◆ TASK INPUT ◆
• • • • • • •

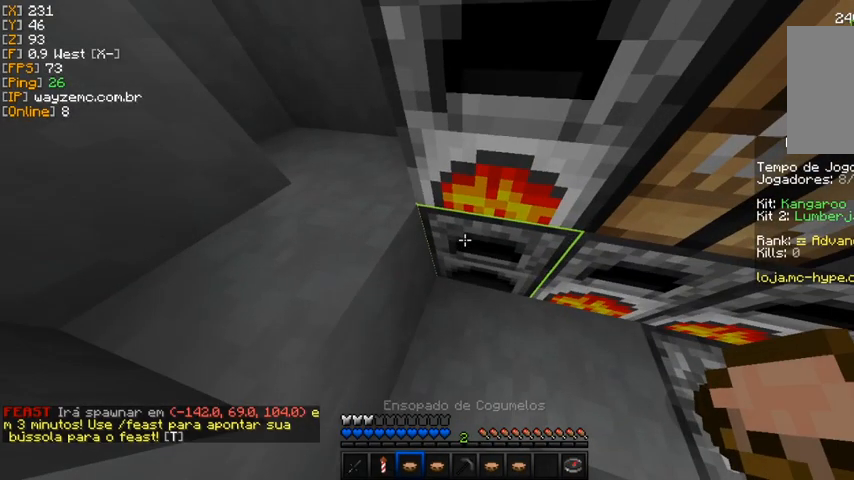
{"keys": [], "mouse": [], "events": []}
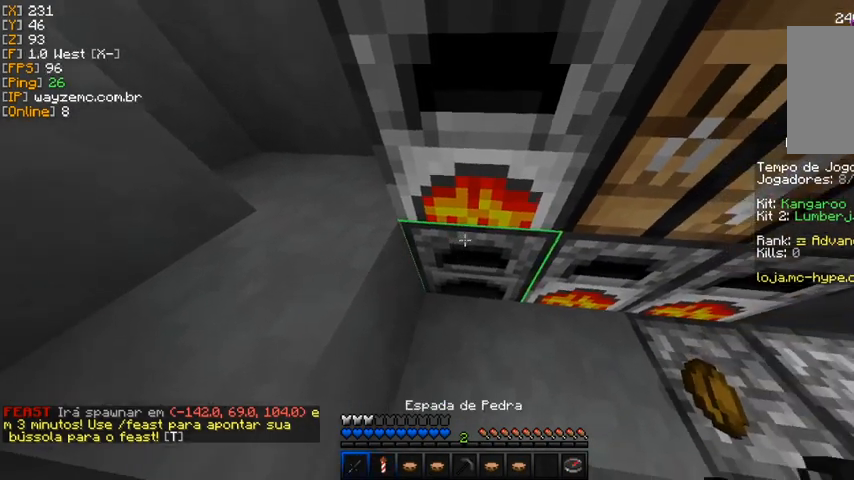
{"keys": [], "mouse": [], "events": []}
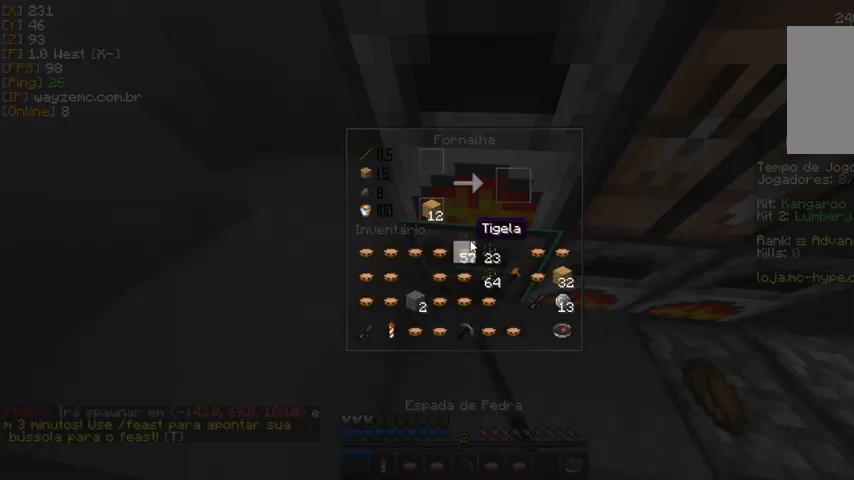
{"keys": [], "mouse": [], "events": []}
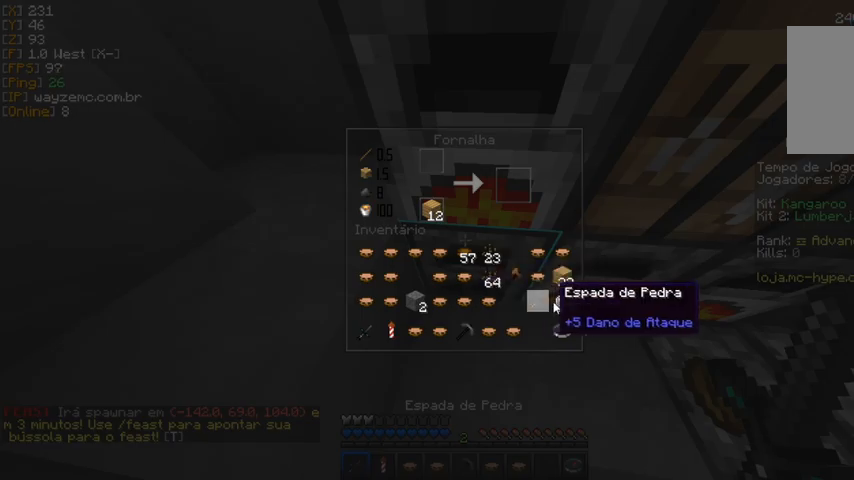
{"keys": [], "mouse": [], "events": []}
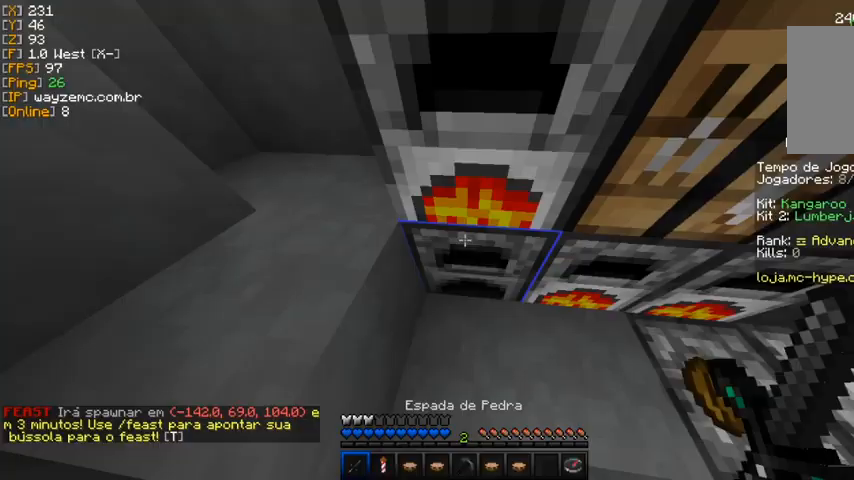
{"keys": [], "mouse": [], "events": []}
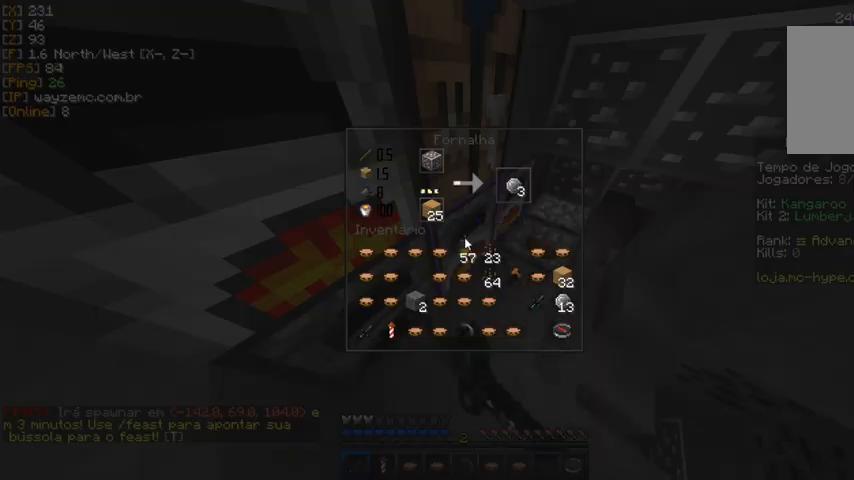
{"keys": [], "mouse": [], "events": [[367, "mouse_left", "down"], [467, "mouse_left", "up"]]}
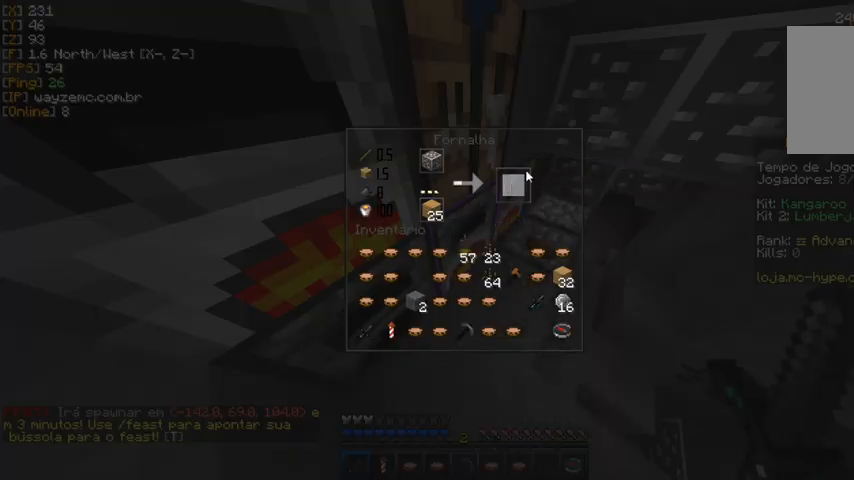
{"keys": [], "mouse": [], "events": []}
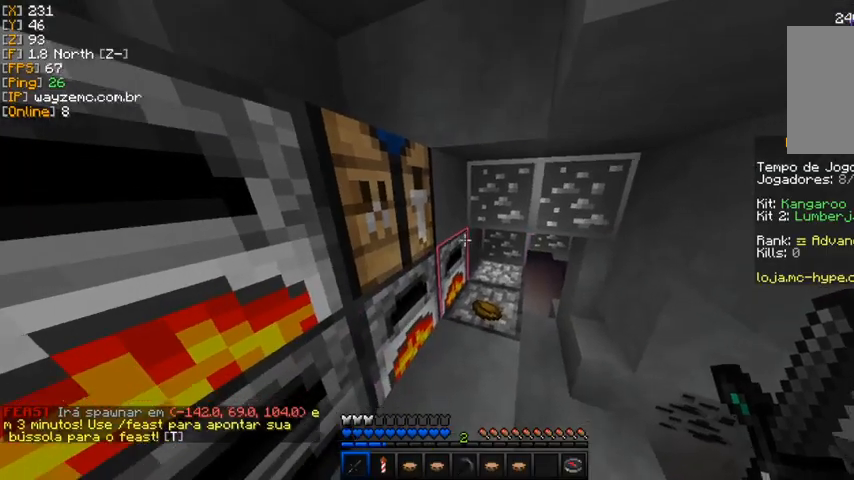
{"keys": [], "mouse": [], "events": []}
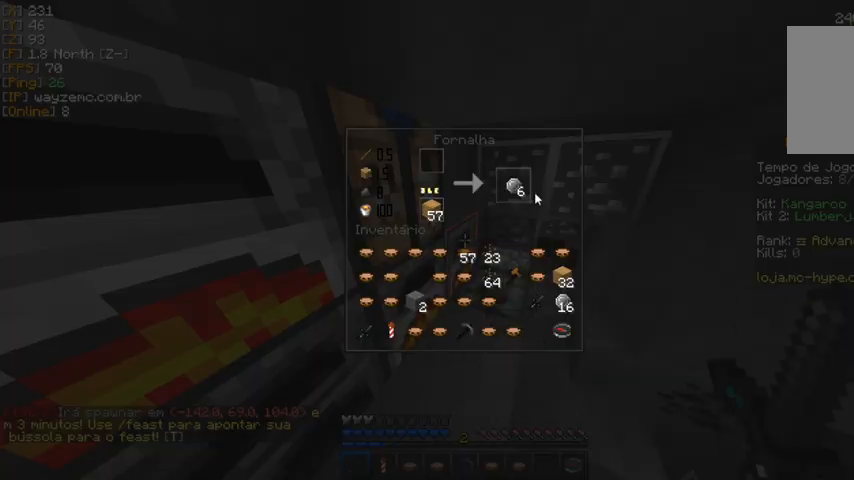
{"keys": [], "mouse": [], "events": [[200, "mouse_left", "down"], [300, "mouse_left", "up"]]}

• • • • • • •

◆ TASK BRIEF ◆
Output every line of the records above unchanged, and keep the pictures out.

◆ OUTPUT ◆
{"keys": [], "mouse": [], "events": []}
{"keys": [], "mouse": [], "events": []}
{"keys": [], "mouse": [], "events": []}
{"keys": [], "mouse": [], "events": []}
{"keys": [], "mouse": [], "events": []}
{"keys": [], "mouse": [], "events": [[367, "mouse_left", "down"], [467, "mouse_left", "up"]]}
{"keys": [], "mouse": [], "events": []}
{"keys": [], "mouse": [], "events": []}
{"keys": [], "mouse": [], "events": [[200, "mouse_left", "down"], [300, "mouse_left", "up"]]}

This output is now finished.